Infrastructure and Health
“What we’re building in Kansas City is important, but we need to think more about who we’re building our community for. That means keeping basic services going, like road maintenance and public utilities. It also means improving our city services to reach our neighbors who are consistently left behind,” Kelley said.
In tying many issues to infrastructure, Kelley also lists public health as an important factor in strengthening and connecting communities.
While countless people did perish from COVID-19, “there are thousands of ppl in KC and throughout our region who had COVID, survived it, and are living with significantly diminished physical and mental abilities. We need to build to accommodate their care.”
Darrell Curls, 64, hails from a family is a mainstay in regional and state level politics. In his bid for city council, Curls cites his activity as a board member of Freedom, Inc., and his former seat as a director of the Hickman Mills School Board, as examples of his ability to bolster communities.
Curls earned his undergraduate degree from Park College, and his MBA from Central Michigan University. He has lived in South Kansas City with his wife for over forty years, and recently retired from Ford Motor Company.
Curls says his plan to reduce crime would focus on providing more resources for neighborhood crime prevention. He also says more job creation and support is needed to fight drugs and substance abuse, as poverty is typically tied to these issues. He looks to form a collaborative effort between neighborhood groups, law enforcement and school districts.

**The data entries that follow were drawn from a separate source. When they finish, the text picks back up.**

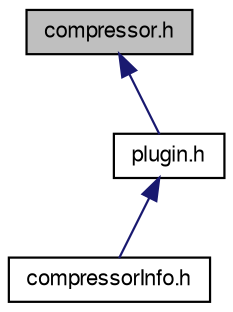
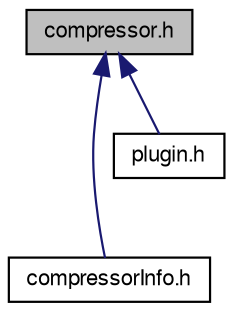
  digraph {
    node [color=black fillcolor=white fontname=FreeSans fontsize=10 shape=record style=filled]
    edge [color=midnightblue dir=back fontname=FreeSans fontsize=10 labelfontname=FreeSans labelfontsize=10 style=solid]
    n1 [fillcolor=grey75 fontcolor=black height=0.2 label="compressor.h" width=0.4]
    n2 [height=0.2 label="compressorInfo.h" width=0.4]
    n3 [height=0.2 label="plugin.h" width=0.4]
-   n3 -> n2
+   n1 -> n2
    n1 -> n3
  }
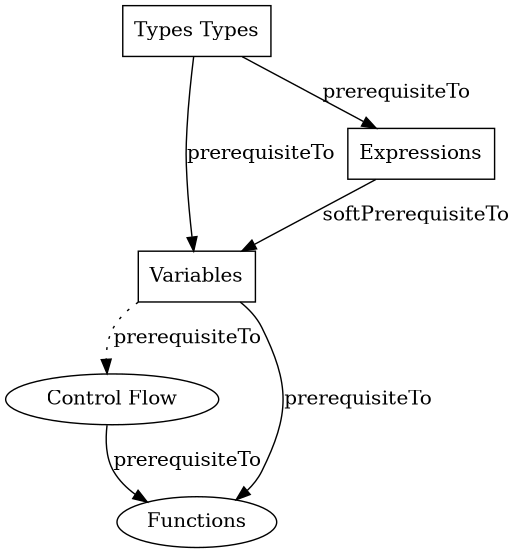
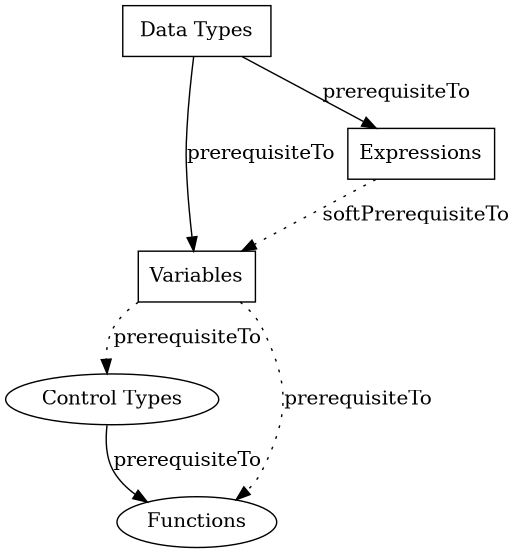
  digraph {
    node [shape=box]
    edge [style=solid]
-   "Data Types" [label="Types Types"]
+   "Data Types"
    Variables
    Expressions
-   "Control Flow" [shape=ellipse]
+   "Control Flow" [shape=ellipse label="Control Types"]
    Functions [shape=ellipse]
    "Data Types" -> Variables [label=prerequisiteTo]
    "Data Types" -> Expressions [label=prerequisiteTo]
    Variables -> "Control Flow" [label=prerequisiteTo style=dotted]
-   Variables -> Functions [label=prerequisiteTo]
-   Expressions -> Variables [label=softPrerequisiteTo]
+   Variables -> Functions [label=prerequisiteTo style=dotted]
+   Expressions -> Variables [label=softPrerequisiteTo style=dotted]
    "Control Flow" -> Functions [label=prerequisiteTo]
  }
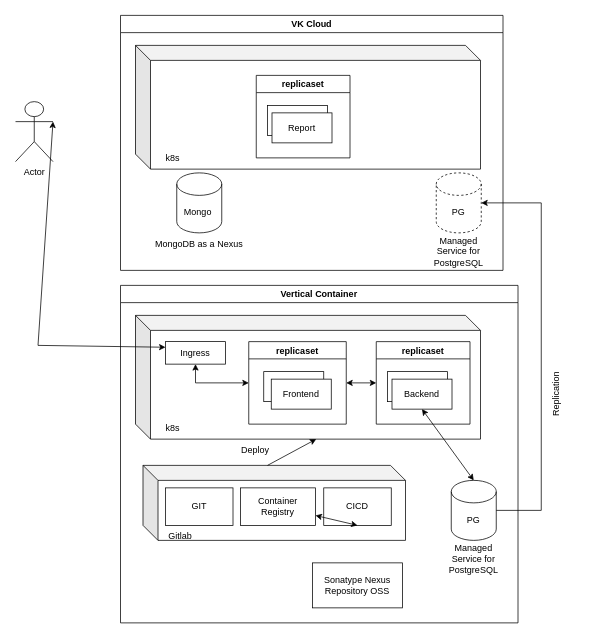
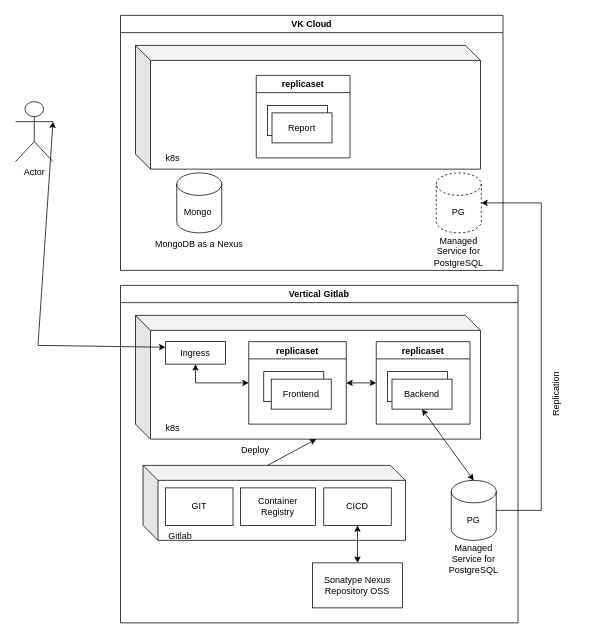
  <mxCell id="0" />
  <mxCell id="1" parent="0" />
  <mxCell id="2" value="VK Cloud" style="swimlane;whiteSpace=wrap;html=1;" parent="1" vertex="1"><mxGeometry x="160" y="20" width="510" height="340" as="geometry" /></mxCell>
  <mxCell id="3" value="" style="group" parent="2" vertex="1" connectable="0"><mxGeometry x="30" y="210" width="150" height="110" as="geometry" /></mxCell>
  <mxCell id="4" value="Mongo&amp;nbsp;" style="shape=cylinder3;whiteSpace=wrap;html=1;boundedLbl=1;backgroundOutline=1;size=15;" parent="3" vertex="1"><mxGeometry x="45" width="60" height="80" as="geometry" /></mxCell>
  <mxCell id="5" value="MongoDB as a Nexus" style="text;html=1;align=center;verticalAlign=middle;whiteSpace=wrap;rounded=0;" parent="3" vertex="1"><mxGeometry y="80" width="150" height="30" as="geometry" /></mxCell>
  <mxCell id="6" value="replica" style="text;html=1;strokeColor=none;fillColor=none;align=center;verticalAlign=middle;whiteSpace=wrap;rounded=0;dashed=1;" vertex="1" parent="2"><mxGeometry x="421" y="220" width="60" height="30" as="geometry" /></mxCell>
  <mxCell id="7" value="" style="group" vertex="1" connectable="0" parent="2"><mxGeometry x="20" y="40" width="460" height="165" as="geometry" /></mxCell>
  <mxCell id="8" value="" style="shape=cube;whiteSpace=wrap;html=1;boundedLbl=1;backgroundOutline=1;darkOpacity=0.05;darkOpacity2=0.1;" vertex="1" parent="7"><mxGeometry width="460" height="165" as="geometry" /></mxCell>
  <mxCell id="9" value="replicaset" style="swimlane;" vertex="1" parent="7"><mxGeometry x="161" y="40" width="125" height="110" as="geometry" /></mxCell>
  <mxCell id="10" value="" style="group" vertex="1" connectable="0" parent="9"><mxGeometry x="15" y="40" width="86" height="50" as="geometry" /></mxCell>
  <mxCell id="11" value="Backend" style="rounded=0;whiteSpace=wrap;html=1;" vertex="1" parent="10"><mxGeometry width="80" height="40" as="geometry" /></mxCell>
  <mxCell id="12" value="Report" style="rounded=0;whiteSpace=wrap;html=1;" vertex="1" parent="10"><mxGeometry x="6" y="10" width="80" height="40" as="geometry" /></mxCell>
  <mxCell id="13" value="k8s" style="text;html=1;strokeColor=none;fillColor=none;align=center;verticalAlign=middle;whiteSpace=wrap;rounded=0;" vertex="1" parent="7"><mxGeometry x="20" y="135" width="60" height="30" as="geometry" /></mxCell>
  <mxCell id="14" value="" style="group;dashed=1;" vertex="1" connectable="0" parent="2"><mxGeometry x="421" y="210" width="60" height="120" as="geometry" /></mxCell>
  <mxCell id="15" value="PG" style="shape=cylinder3;whiteSpace=wrap;html=1;boundedLbl=1;backgroundOutline=1;size=15;dashed=1;" vertex="1" parent="14"><mxGeometry width="60" height="80" as="geometry" /></mxCell>
  <mxCell id="16" value="Managed Service for PostgreSQL" style="text;html=1;align=center;verticalAlign=middle;whiteSpace=wrap;rounded=0;" vertex="1" parent="14"><mxGeometry y="90" width="60" height="30" as="geometry" /></mxCell>
- <mxCell id="17" value="Vertical Container" style="swimlane;whiteSpace=wrap;html=1;" parent="1" vertex="1"><mxGeometry x="160" y="380" width="530" height="450" as="geometry" /></mxCell>
+ <mxCell id="17" value="Vertical Gitlab" style="swimlane;whiteSpace=wrap;html=1;" parent="1" vertex="1"><mxGeometry x="160" y="380" width="530" height="450" as="geometry" /></mxCell>
  <mxCell id="18" value="" style="group" parent="17" vertex="1" connectable="0"><mxGeometry x="441" y="260" width="60" height="120" as="geometry" /></mxCell>
  <mxCell id="19" value="PG" style="shape=cylinder3;whiteSpace=wrap;html=1;boundedLbl=1;backgroundOutline=1;size=15;" parent="18" vertex="1"><mxGeometry width="60" height="80" as="geometry" /></mxCell>
  <mxCell id="20" value="Managed Service for PostgreSQL" style="text;html=1;align=center;verticalAlign=middle;whiteSpace=wrap;rounded=0;" parent="18" vertex="1"><mxGeometry y="90" width="60" height="30" as="geometry" /></mxCell>
  <mxCell id="21" value="" style="group" vertex="1" connectable="0" parent="17"><mxGeometry x="20" y="40" width="460" height="165" as="geometry" /></mxCell>
  <mxCell id="22" value="" style="shape=cube;whiteSpace=wrap;html=1;boundedLbl=1;backgroundOutline=1;darkOpacity=0.05;darkOpacity2=0.1;" vertex="1" parent="21"><mxGeometry width="460" height="165" as="geometry" /></mxCell>
  <mxCell id="23" value="Ingress" style="rounded=0;whiteSpace=wrap;html=1;" vertex="1" parent="21"><mxGeometry x="40" y="35" width="80" height="30" as="geometry" /></mxCell>
  <mxCell id="24" value="replicaset" style="swimlane;" vertex="1" parent="21"><mxGeometry x="151" y="35" width="130" height="110" as="geometry" /></mxCell>
  <mxCell id="25" value="" style="group" vertex="1" connectable="0" parent="24"><mxGeometry x="20" y="40" width="90" height="50" as="geometry" /></mxCell>
  <mxCell id="26" value="Frontend" style="rounded=0;whiteSpace=wrap;html=1;" parent="25" vertex="1"><mxGeometry width="80" height="40" as="geometry" /></mxCell>
  <mxCell id="27" value="Frontend" style="rounded=0;whiteSpace=wrap;html=1;" vertex="1" parent="25"><mxGeometry x="10" y="10" width="80" height="40" as="geometry" /></mxCell>
  <mxCell id="28" value="replicaset" style="swimlane;" vertex="1" parent="21"><mxGeometry x="321" y="35" width="125" height="110" as="geometry" /></mxCell>
  <mxCell id="29" value="" style="group" vertex="1" connectable="0" parent="28"><mxGeometry x="15" y="40" width="86" height="50" as="geometry" /></mxCell>
  <mxCell id="30" value="Backend" style="rounded=0;whiteSpace=wrap;html=1;" parent="29" vertex="1"><mxGeometry width="80" height="40" as="geometry" /></mxCell>
  <mxCell id="31" value="Backend" style="rounded=0;whiteSpace=wrap;html=1;" vertex="1" parent="29"><mxGeometry x="6" y="10" width="80" height="40" as="geometry" /></mxCell>
  <mxCell id="32" value="" style="endArrow=classic;startArrow=classic;html=1;rounded=0;entryX=0.5;entryY=1;entryDx=0;entryDy=0;exitX=0;exitY=0.5;exitDx=0;exitDy=0;" edge="1" parent="21" source="24" target="23"><mxGeometry width="50" height="50" relative="1" as="geometry"><mxPoint x="80" y="135" as="sourcePoint" /><mxPoint x="130" y="85" as="targetPoint" /><Array as="points"><mxPoint x="80" y="90" /></Array></mxGeometry></mxCell>
  <mxCell id="33" value="" style="endArrow=classic;startArrow=classic;html=1;rounded=0;exitX=1;exitY=0.5;exitDx=0;exitDy=0;entryX=0;entryY=0.5;entryDx=0;entryDy=0;" edge="1" parent="21" source="24" target="28"><mxGeometry width="50" height="50" relative="1" as="geometry"><mxPoint x="251" y="265" as="sourcePoint" /><mxPoint x="301" y="215" as="targetPoint" /></mxGeometry></mxCell>
  <mxCell id="34" value="k8s" style="text;html=1;strokeColor=none;fillColor=none;align=center;verticalAlign=middle;whiteSpace=wrap;rounded=0;" vertex="1" parent="21"><mxGeometry x="20" y="135" width="60" height="30" as="geometry" /></mxCell>
  <mxCell id="35" value="" style="group" vertex="1" connectable="0" parent="17"><mxGeometry x="30" y="240" width="350" height="110" as="geometry" /></mxCell>
  <mxCell id="36" value="" style="shape=cube;whiteSpace=wrap;html=1;boundedLbl=1;backgroundOutline=1;darkOpacity=0.05;darkOpacity2=0.1;" vertex="1" parent="35"><mxGeometry width="350" height="100" as="geometry" /></mxCell>
  <mxCell id="37" value="GIT" style="rounded=0;whiteSpace=wrap;html=1;" vertex="1" parent="35"><mxGeometry x="30" y="30" width="90" height="50" as="geometry" /></mxCell>
  <mxCell id="38" value="Container&lt;br&gt;Registry" style="rounded=0;whiteSpace=wrap;html=1;" vertex="1" parent="35"><mxGeometry x="130" y="30" width="100" height="50" as="geometry" /></mxCell>
  <mxCell id="39" value="CICD" style="rounded=0;whiteSpace=wrap;html=1;" vertex="1" parent="35"><mxGeometry x="241" y="30" width="90" height="50" as="geometry" /></mxCell>
  <mxCell id="40" value="Gitlab" style="text;html=1;strokeColor=none;fillColor=none;align=center;verticalAlign=middle;whiteSpace=wrap;rounded=0;" vertex="1" parent="35"><mxGeometry x="20" y="80" width="60" height="30" as="geometry" /></mxCell>
  <mxCell id="41" value="Sonatype Nexus Repository OSS" style="rounded=0;whiteSpace=wrap;html=1;" vertex="1" parent="17"><mxGeometry x="256" y="370" width="120" height="60" as="geometry" /></mxCell>
  <mxCell id="42" value="" style="endArrow=classic;startArrow=classic;html=1;rounded=0;exitX=0.5;exitY=1;exitDx=0;exitDy=0;entryX=0.5;entryY=0;entryDx=0;entryDy=0;entryPerimeter=0;" edge="1" parent="17" source="31" target="19"><mxGeometry width="50" height="50" relative="1" as="geometry"><mxPoint x="631" y="210" as="sourcePoint" /><mxPoint x="681" y="160" as="targetPoint" /></mxGeometry></mxCell>
- <mxCell id="43" value="" style="endArrow=classic;startArrow=classic;html=1;rounded=0;exitX=0.5;exitY=1;exitDx=0;exitDy=0;" edge="1" parent="17" source="39" target="38"><mxGeometry width="50" height="50" relative="1" as="geometry"><mxPoint x="661" y="360" as="sourcePoint" /><mxPoint x="711" y="310" as="targetPoint" /></mxGeometry></mxCell>
+ <mxCell id="43" value="" style="endArrow=classic;startArrow=classic;html=1;rounded=0;exitX=0.5;exitY=1;exitDx=0;exitDy=0;entryX=0.5;entryY=0;entryDx=0;entryDy=0;" edge="1" parent="17" source="39" target="41"><mxGeometry width="50" height="50" relative="1" as="geometry"><mxPoint x="661" y="360" as="sourcePoint" /><mxPoint x="711" y="310" as="targetPoint" /></mxGeometry></mxCell>
  <mxCell id="44" value="" style="endArrow=classic;html=1;rounded=0;exitX=0;exitY=0;exitDx=165;exitDy=0;exitPerimeter=0;entryX=0;entryY=0;entryDx=240;entryDy=165;entryPerimeter=0;" edge="1" parent="17"><mxGeometry width="50" height="50" relative="1" as="geometry"><mxPoint x="196" y="240" as="sourcePoint" /><mxPoint x="261" y="205" as="targetPoint" /></mxGeometry></mxCell>
  <mxCell id="45" value="Deploy" style="text;html=1;strokeColor=none;fillColor=none;align=center;verticalAlign=middle;whiteSpace=wrap;rounded=0;" vertex="1" parent="17"><mxGeometry x="150" y="205" width="60" height="30" as="geometry" /></mxCell>
  <mxCell id="46" value="" style="endArrow=classic;html=1;rounded=0;exitX=1;exitY=0.5;exitDx=0;exitDy=0;exitPerimeter=0;entryX=1;entryY=0.5;entryDx=0;entryDy=0;entryPerimeter=0;" edge="1" parent="1" source="19" target="15"><mxGeometry width="50" height="50" relative="1" as="geometry"><mxPoint x="821" y="460" as="sourcePoint" /><mxPoint x="861" y="410" as="targetPoint" /><Array as="points"><mxPoint x="721" y="680" /><mxPoint x="721" y="270" /></Array></mxGeometry></mxCell>
  <mxCell id="47" value="Replication" style="text;html=1;strokeColor=none;fillColor=none;align=center;verticalAlign=middle;whiteSpace=wrap;rounded=0;rotation=-90;" vertex="1" parent="1"><mxGeometry x="711" y="510" width="60" height="30" as="geometry" /></mxCell>
  <mxCell id="48" value="Actor" style="shape=umlActor;verticalLabelPosition=bottom;verticalAlign=top;html=1;outlineConnect=0;" vertex="1" parent="1"><mxGeometry x="20" y="135" width="50" height="80" as="geometry" /></mxCell>
  <mxCell id="49" value="" style="endArrow=classic;startArrow=classic;html=1;rounded=0;exitX=1;exitY=0.333;exitDx=0;exitDy=0;exitPerimeter=0;entryX=0;entryY=0.25;entryDx=0;entryDy=0;" edge="1" parent="1" source="48" target="23"><mxGeometry width="50" height="50" relative="1" as="geometry"><mxPoint x="50" y="330" as="sourcePoint" /><mxPoint x="100" y="280" as="targetPoint" /><Array as="points"><mxPoint x="50" y="460" /></Array></mxGeometry></mxCell>
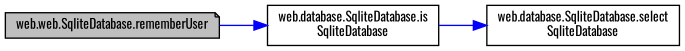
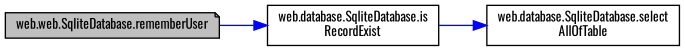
  digraph {
    fontname=Oswald
    rankdir=LR
    node [color=black fillcolor=white fontname=Oswald fontsize=10 shape=box style=filled]
    edge [color=blue fontname=Oswald fontsize=10 labelfontname=Helvetica labelfontsize=10 style=solid]
    n1 [fillcolor=grey75 fontcolor=black height=0.2 label="web.web.SqliteDatabase.rememberUser" shape=note width=0.4]
-   n2 [height=0.2 label="web.database.SqliteDatabase.is\lSqliteDatabase" width=0.4]
-   n3 [height=0.2 label="web.database.SqliteDatabase.select\lSqliteDatabase" width=0.4]
+   n2 [height=0.2 label="web.database.SqliteDatabase.is\lRecordExist" width=0.4]
+   n3 [height=0.2 label="web.database.SqliteDatabase.select\lAllOfTable" width=0.4]
    n1 -> n2
    n2 -> n3
  }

In the long term, Curls also supports local control of the KCPD, stating that the “perception of the police department is poor, in part, due to not having local control.”
“We control the budget, but not the department. That’s not a good workable proposition for the city or its residents,” Curls said. “The city controls the fire department and has done so pretty well. I believe the city can also control the police department.”
Infrastructure and City Services
Curls wants to facilitate “more investment in curbs, sidewalks, street repair, repaving, and bridge replacement.
“We have to use all available resources, state as well as federal grants, and increase the amount from the general fund for our infrastructure needs,” he said.
This ties in with some of the more minute aspects of services provided by the city. Curls wants to deliver more reliable and improved trash pick up, snow removal, and maintenance on potholes, streets, and sidewalks.
Blight and Housing
Like Kelley, Curls supports the People’s Housing Trust Fund, but he sees the need for additional funds to be added towards that cause. He would also like to leverage state and federal grants and begin working more closely with developers and the city’s real estate community to maximize dollars spent on affordable housing.
Relatedly, Curls would like to “provide more affordable housing choices for renters and buyers through rehab, renovation and construction,” which would include blight removal.